Trafficante was charged Thursday in Manhattan Criminal Court with two counts of third-degree larceny and one count of fourth-degree grand larceny for stealing high-value merchandise from two Lululemon stores on three separate occasions in the last month, according to the complaint. It was done.
According to the Manhattan District Attorney’s Office, Judge Jonathan Svetky set Traficante’s bail at $10,000 cash, $20,000 insurance bond, and $30,000 surety/bond/partial bond, setting the career fraudster’s bond at $30,000. cited a long list of past charges.
Svetky had his parole suspended for another robbery attempt on Long Island.
But that’s just the tip of the iceberg for this thief.
In addition to his latest arrest, Trafficante has more than a dozen convictions in Suffolk and Nassau counties in recent years, including a robbery in 2020. , according to officials,
Since deciding to move to Manhattan earlier this year, he has racked up more than a dozen collars and stolen about $13,000 worth of stylish accessories from the chic retail giant, officials said.
“He’s been arrested all over Manhattan,” one disgruntled Manhattan law enforcement official told the Post.
Police arrested Trafficante on Tuesday during his sixth attempt to sell items worth $38 to $48 each at the Broadway store.
He was videotaped removing items from the display, including bags, with a total value of about $790, according to the complaint. He then allegedly walked past the cash register and disappeared into the street.
Previously, on March 5, Trafficante snatched more than $1,000 worth of merchandise from a store at 592 Fifth Avenue.
And that happened just six days after he robbed about $700 worth of items from a store at 520 Broadway — the same vendor he robbed on Tuesday.
“He’s focused on bags,” one source said. “He had his six performances on Broadway 520.”
In fact, police are investigating whether Trafficante is actually part of a shadowy Manhattan criminal organization that recruits would-be thieves to rob hapless retailers in exchange for drugs, sources said. Told.
The goods they brought in were later sold on the black market.
Officials say police were tipped off to a wide-ranging athleisure brand black market scheme between January and March after arresting three people who provided information about the fencing operation.
One of the suspects confessed to police that he stole the drugs on behalf of a middleman who was directing others to steal items in exchange for drugs.
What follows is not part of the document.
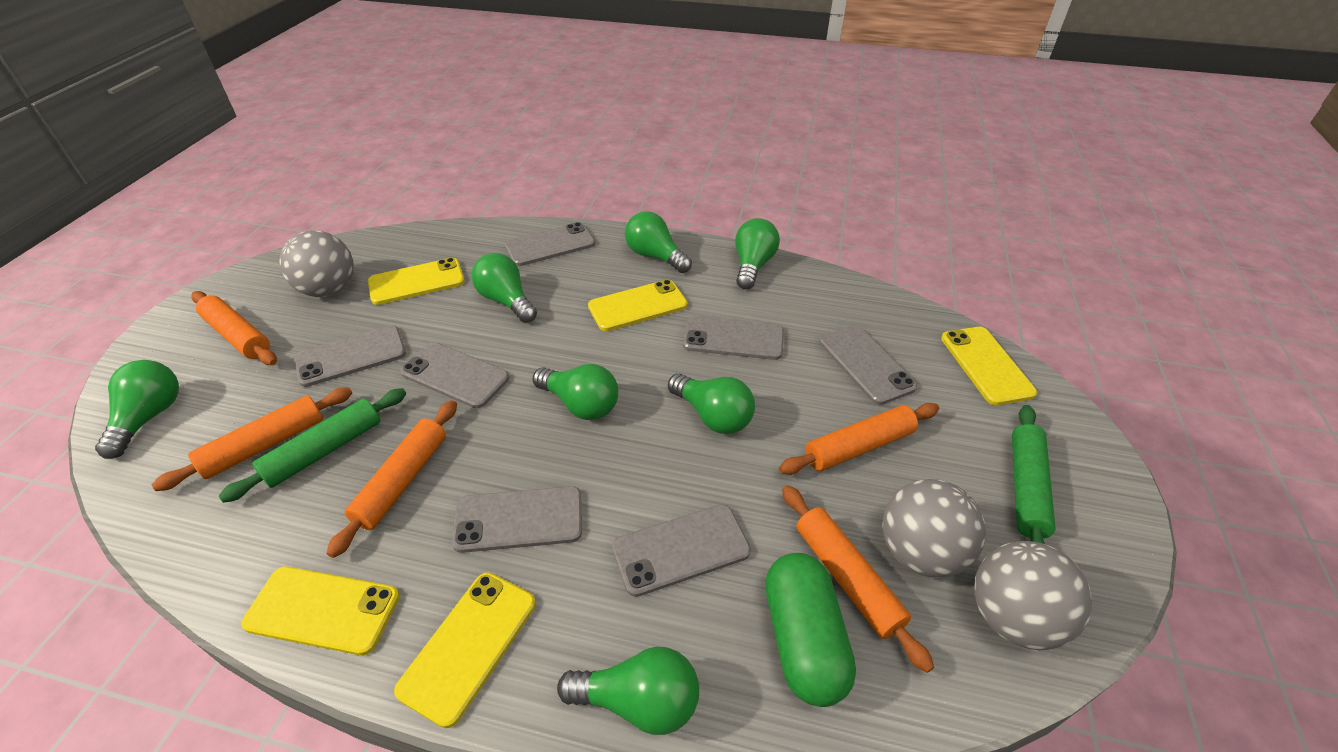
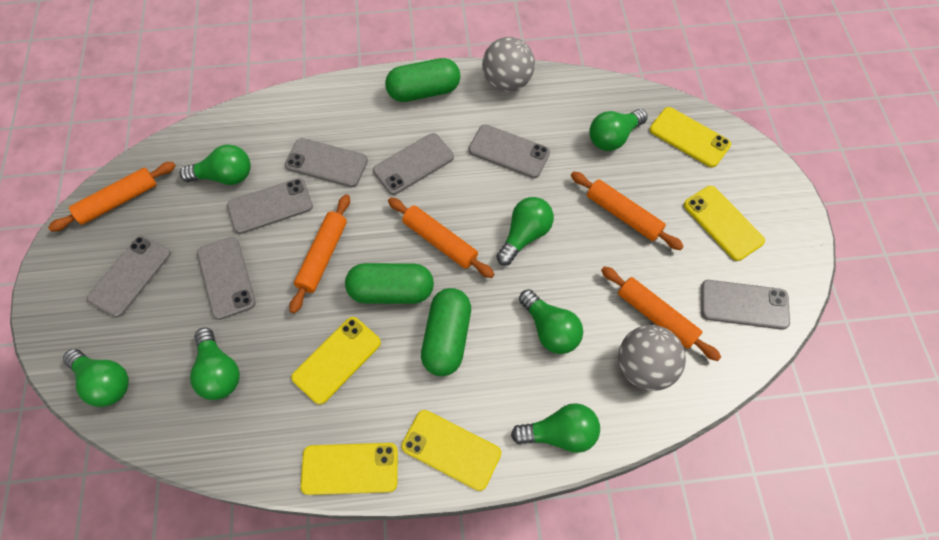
green capsule: [765,553,856,707] = 1 -> [345,263,434,304] [385,58,460,102] [421,288,471,376] = 3
green rolling pin: [218,388,406,503] [1012,405,1056,544] = 2 -> none = 0
grey ball: [279,230,354,297] [882,479,986,578] [974,541,1092,650] = 3 -> [482,37,535,92] [618,325,686,391] = 2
Law enforcement officials say police are on the lookout for a person who was shoplifting large quantities of Lululemon merchandise and selling it in Washington Square Park, several blocks away from the known fencing site on McDougal Street. That’s what it means.
In January, police discovered another fence in Manhattan’s Chinatown, officials said. There, a person was seen purchasing stolen Lululemon merchandise at Mott and Grand streets.
All of this came just a week after the Post’s revelations about Manhattan’s underground shoplifting economy, which is costing retailers hundreds of millions of dollars.
“This is not a survival crime,” one source said. “No kid is starving for a $40 athletic yoga waist pack or a Lululemon backpack.”